Will Pat Quinn let Uber create 425 new jobs in Chicago?

Will Pat Quinn let Uber create 425 new jobs in Chicago?

Popular ridesharing company Uber is ready to add 425 new jobs in its Chicago office – but only if Gov. Pat Quinn vetoes a bill recently passed by the Illinois General Assembly that would impose burdensome restrictions on ridesharing services and their drivers. Some businesses tell the state government that they will only create jobs...

Popular ridesharing company Uber is ready to add 425 new jobs in its Chicago office – but only if Gov. Pat Quinn vetoes a bill recently passed by the Illinois General Assembly that would impose burdensome restrictions on ridesharing services and their drivers.

Some businesses tell the state government that they will only create jobs in Illinois if the state gives them a handout. But not Uber. As Crain’s columnist Greg Hinz points out, Uber has not sought EDGE tax credits, tax-increment financing or any other subsidies from the state. (EDGE tax credits allow companies that provide jobs in the state to get a break on their income taxes, while tax-increment financing, or TIF, funds are controversial redevelopment subsidies that were originally intended only for “blighted” areas.) Uber is only asking the state to stay out of its way so it can create more jobs.

The bill before Quinn would make it extremely difficult for anyone to earn a living as a rideshare driver in Chicago, as it requires rideshare companies to limit drivers to just 18 hours of work per week to avoid additional onerous restrictions.

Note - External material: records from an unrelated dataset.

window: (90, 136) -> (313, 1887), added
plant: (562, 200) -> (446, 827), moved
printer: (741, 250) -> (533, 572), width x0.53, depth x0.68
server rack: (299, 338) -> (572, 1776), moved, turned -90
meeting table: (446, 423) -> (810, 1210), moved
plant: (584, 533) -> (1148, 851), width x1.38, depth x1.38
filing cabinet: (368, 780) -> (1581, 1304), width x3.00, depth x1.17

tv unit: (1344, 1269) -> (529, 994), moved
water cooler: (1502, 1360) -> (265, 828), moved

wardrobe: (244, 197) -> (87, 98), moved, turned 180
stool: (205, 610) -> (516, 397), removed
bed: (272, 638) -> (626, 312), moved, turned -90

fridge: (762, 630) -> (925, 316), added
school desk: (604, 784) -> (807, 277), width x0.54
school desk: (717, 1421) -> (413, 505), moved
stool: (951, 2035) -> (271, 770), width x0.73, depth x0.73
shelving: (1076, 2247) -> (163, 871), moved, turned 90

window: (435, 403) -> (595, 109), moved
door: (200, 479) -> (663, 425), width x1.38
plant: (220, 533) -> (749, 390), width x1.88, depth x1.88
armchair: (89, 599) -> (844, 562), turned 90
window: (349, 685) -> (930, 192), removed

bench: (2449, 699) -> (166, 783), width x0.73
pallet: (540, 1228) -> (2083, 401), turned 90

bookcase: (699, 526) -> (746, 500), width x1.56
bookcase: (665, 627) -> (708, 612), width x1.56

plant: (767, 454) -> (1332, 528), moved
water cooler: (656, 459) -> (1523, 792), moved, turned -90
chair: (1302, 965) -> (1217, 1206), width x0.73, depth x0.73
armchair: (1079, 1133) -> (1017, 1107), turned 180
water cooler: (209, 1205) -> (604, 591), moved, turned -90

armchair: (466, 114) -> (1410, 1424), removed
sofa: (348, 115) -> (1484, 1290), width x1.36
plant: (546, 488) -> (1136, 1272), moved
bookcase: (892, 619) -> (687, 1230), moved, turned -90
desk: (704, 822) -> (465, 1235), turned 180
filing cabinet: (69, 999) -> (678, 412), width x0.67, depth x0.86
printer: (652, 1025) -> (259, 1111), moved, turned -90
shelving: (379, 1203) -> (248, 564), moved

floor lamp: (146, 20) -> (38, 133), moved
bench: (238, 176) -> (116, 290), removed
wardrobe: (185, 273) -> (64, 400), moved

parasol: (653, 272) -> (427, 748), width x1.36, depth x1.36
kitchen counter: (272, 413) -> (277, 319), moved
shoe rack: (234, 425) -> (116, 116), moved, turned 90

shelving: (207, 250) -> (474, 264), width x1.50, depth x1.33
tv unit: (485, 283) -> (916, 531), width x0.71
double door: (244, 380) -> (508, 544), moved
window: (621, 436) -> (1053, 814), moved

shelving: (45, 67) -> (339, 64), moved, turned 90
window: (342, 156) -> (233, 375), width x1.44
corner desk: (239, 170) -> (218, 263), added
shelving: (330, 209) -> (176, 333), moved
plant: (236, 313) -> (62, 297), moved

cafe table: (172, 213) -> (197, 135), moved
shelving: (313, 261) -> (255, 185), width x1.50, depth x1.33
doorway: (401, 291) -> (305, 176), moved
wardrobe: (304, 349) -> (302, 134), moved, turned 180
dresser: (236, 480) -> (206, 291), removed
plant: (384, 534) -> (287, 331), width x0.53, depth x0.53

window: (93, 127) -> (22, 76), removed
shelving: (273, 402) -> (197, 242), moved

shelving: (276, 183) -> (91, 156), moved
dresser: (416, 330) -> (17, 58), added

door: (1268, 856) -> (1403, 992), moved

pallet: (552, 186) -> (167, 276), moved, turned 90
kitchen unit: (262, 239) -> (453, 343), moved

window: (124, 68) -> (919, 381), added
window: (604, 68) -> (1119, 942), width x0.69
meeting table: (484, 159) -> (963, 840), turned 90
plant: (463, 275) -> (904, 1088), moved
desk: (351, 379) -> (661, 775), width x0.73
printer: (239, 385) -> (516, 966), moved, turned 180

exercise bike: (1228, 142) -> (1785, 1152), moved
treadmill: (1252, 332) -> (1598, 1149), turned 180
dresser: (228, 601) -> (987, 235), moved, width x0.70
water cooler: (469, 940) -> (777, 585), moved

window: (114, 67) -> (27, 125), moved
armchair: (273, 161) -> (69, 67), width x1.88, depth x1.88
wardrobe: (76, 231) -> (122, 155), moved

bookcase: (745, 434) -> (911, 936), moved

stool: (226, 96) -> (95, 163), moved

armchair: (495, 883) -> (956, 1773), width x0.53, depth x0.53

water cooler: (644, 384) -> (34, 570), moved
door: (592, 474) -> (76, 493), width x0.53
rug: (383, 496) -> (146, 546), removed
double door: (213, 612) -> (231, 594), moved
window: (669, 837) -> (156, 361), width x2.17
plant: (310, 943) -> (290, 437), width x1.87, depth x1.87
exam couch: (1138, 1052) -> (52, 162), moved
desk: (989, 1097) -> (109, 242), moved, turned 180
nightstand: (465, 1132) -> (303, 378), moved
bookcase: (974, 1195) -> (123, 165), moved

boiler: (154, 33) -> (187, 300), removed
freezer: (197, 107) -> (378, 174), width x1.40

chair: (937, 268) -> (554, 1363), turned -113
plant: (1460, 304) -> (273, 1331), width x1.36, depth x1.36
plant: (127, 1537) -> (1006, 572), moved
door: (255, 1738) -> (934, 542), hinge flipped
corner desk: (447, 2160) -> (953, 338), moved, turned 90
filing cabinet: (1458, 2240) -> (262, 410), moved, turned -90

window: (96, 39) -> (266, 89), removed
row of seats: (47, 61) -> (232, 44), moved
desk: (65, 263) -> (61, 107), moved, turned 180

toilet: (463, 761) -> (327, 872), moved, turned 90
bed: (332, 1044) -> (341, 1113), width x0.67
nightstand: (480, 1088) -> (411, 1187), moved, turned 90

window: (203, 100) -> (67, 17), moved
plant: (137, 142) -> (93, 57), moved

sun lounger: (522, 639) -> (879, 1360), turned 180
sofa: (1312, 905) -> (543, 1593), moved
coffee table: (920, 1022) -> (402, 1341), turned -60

That 18-hour cutoff doesn’t serve any public health or safety purpose – there’s no reason to think drivers become less safe in their 19th hour of driving in a given week.

The only purpose of this bill is to limit competition against the taxi industry that lobbied for this legislation.

Chicago has already passed its own ridesharing ordinance. It contains numerous anti-competitive provisions, but it’s not as bad as Mayor Rahm Emanuel’s original proposal, and it’s not as bad as the state bill.

The city ordinance would allow a ridesharing service to operate under relatively light restrictions as long as its drivers don’t work more than 20 hours per week on average. Although arbitrary and unnecessary, the 20-hour-average rule is less burdensome than the state’s 18-hour limit for all drivers. Under the city’s rule, drivers who want to work on a close-to-full-time basis may be able to do so if they are offset by drivers who choose to work only a few hours per week.

The city ordinance should also satisfy any safety concerns because, among other things, it requires driver background checks, vehicle inspections and insurance coverage.

So it’s reasonable that Uber – and anyone who cares about liberty or Chicago’s economic prosperity – would prefer the city ordinance to the proposed state law.

Quinn has no excuse for not vetoing this bill. It would kill existing rideshare drivers’ jobs, prevent Uber from creating new jobs in a city that desperately needs them and do nothing to make consumers safer than they already are.

The only reason for Quinn could have for signing this bill is to pander to the narrow but influential special-interest group that lobbied for it. If he does not veto this bill, it will tell Illinoisans a lot about where his priorities lie – and voters may keep that in mind when they go to the ballot box in November.